“Are you ready?” Betsy asked me in the morning as we readied the theater. It was thirty minutes before the second performance of our class’s theatrical adaptation of Flying Solo by Ralph Fletcher, and today, not only were the students’ parents coming, but so was Ralph, himself!
“Ready! And nervous!” I spat out. We still needed the videographer to come to check the new prop placement, and he wasn’t replying to my texts.
“Tranquila,” Betsy said. “Enjoy this!”
And despite a little tech hiccup right before we let parents in, I did.
I managed the changing of the digital backdrops and the sound effects, preparing to give cues if students needed, but mostly, I just enjoyed the show. Ralph and Ana sat to my right, and I kept warming at his audible reactions:
“Wow, she’s good.”
“Huh!”
“That’s pretty clever.”
When E as Mr. Peacock introduced him, and he stepped up to take his line (the line he wrote), the audience applauded loudly. Ralph! Here! A storyteller that inspires!

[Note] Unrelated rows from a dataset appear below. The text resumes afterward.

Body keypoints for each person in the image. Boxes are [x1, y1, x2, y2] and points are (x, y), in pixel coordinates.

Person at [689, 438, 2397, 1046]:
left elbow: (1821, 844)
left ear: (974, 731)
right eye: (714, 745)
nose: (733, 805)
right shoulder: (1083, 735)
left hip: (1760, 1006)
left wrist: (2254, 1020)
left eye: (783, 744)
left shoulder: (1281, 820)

The rest of the day was a whirlwind of professional learning sessions with him, organized by Ana. My brain buzzed with ideas, my pen moving rapidly to catch all of the wonderful things he had to say.

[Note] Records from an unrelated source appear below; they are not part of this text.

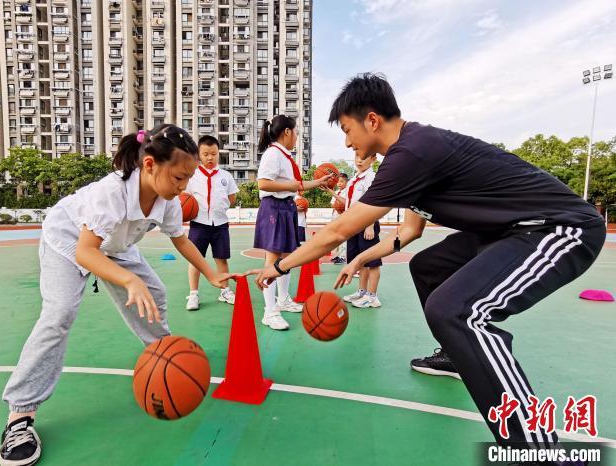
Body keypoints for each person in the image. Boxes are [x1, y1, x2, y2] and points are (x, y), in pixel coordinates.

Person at [253, 73, 605, 451]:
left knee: (458, 312)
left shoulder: (413, 151)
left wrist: (279, 267)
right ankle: (456, 355)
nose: (347, 141)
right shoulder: (409, 155)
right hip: (508, 232)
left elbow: (338, 231)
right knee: (428, 266)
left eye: (347, 129)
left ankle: (538, 448)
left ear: (371, 120)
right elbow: (409, 232)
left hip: (560, 229)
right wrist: (360, 262)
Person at [0, 124, 234, 466]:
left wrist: (212, 273)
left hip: (115, 245)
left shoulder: (168, 200)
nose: (184, 187)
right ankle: (19, 416)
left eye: (188, 180)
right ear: (150, 165)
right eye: (179, 178)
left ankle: (167, 360)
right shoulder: (112, 193)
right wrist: (128, 281)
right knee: (59, 314)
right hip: (69, 242)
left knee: (156, 294)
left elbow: (180, 239)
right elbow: (86, 252)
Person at [254, 114, 333, 330]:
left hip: (285, 208)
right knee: (272, 260)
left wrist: (318, 181)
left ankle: (283, 300)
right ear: (287, 132)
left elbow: (296, 185)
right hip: (274, 209)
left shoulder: (285, 156)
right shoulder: (273, 154)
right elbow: (263, 183)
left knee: (287, 258)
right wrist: (289, 187)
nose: (297, 136)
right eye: (296, 131)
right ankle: (269, 312)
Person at [184, 135, 239, 311]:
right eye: (206, 154)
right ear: (199, 154)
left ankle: (225, 291)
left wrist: (219, 209)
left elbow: (231, 197)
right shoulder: (192, 176)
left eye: (213, 154)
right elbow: (185, 198)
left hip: (220, 223)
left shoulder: (226, 176)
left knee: (221, 259)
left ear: (218, 154)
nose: (210, 158)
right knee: (195, 260)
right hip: (198, 223)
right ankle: (193, 294)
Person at [339, 153, 382, 308]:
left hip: (366, 224)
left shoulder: (371, 177)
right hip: (354, 225)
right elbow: (349, 203)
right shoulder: (353, 179)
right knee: (360, 261)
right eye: (357, 156)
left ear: (373, 159)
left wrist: (370, 224)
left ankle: (373, 296)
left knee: (373, 261)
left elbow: (375, 201)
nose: (359, 160)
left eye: (364, 157)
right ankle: (362, 291)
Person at [325, 173, 349, 263]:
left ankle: (342, 257)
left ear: (347, 182)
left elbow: (346, 204)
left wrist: (340, 206)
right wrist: (336, 206)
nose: (339, 183)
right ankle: (338, 255)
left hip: (343, 216)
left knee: (342, 237)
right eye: (338, 182)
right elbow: (333, 204)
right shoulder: (336, 192)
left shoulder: (347, 191)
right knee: (336, 238)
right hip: (335, 216)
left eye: (342, 181)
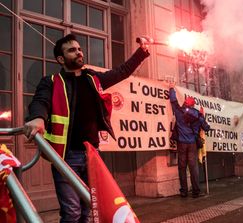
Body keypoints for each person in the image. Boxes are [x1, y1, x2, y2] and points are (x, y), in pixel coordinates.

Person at [23, 34, 150, 222]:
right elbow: (39, 101)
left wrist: (142, 52)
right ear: (61, 59)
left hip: (92, 154)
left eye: (79, 49)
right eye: (72, 50)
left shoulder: (93, 78)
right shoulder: (50, 81)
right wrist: (37, 118)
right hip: (66, 157)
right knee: (71, 213)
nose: (78, 52)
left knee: (88, 210)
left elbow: (122, 71)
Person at [169, 83, 210, 198]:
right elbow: (207, 128)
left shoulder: (178, 111)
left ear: (185, 102)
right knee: (193, 168)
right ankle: (196, 191)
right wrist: (202, 116)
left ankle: (184, 191)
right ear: (193, 105)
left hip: (181, 143)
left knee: (182, 167)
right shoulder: (198, 114)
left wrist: (171, 88)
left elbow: (173, 101)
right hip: (192, 144)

One has stuck with me all afternoon into evening.
Ralph says, many students think revision is to fix a piece of writing that’s broken. He sees revision as a way to honor a piece that’s good, a piece that means something to you.
Flying Solo meant something to us. We went through more than seven revisions of the adapted script, honing it each time, whittling away, adding, molding, sculpting a dynamic play that could truly capture the magic we felt with the first read. And I think we honored that original magic today.
I’m exhausted, and ready (in a way) to get back to our regular schedule without rehearsals. But mostly, I’m grateful.
Thank you, Ralph. Thank you for writing this book and all the others. Thank you for giving us permission to adapt it into a play. And thank you for coming to see it, for meeting our students. The smiles on their faces meant so much.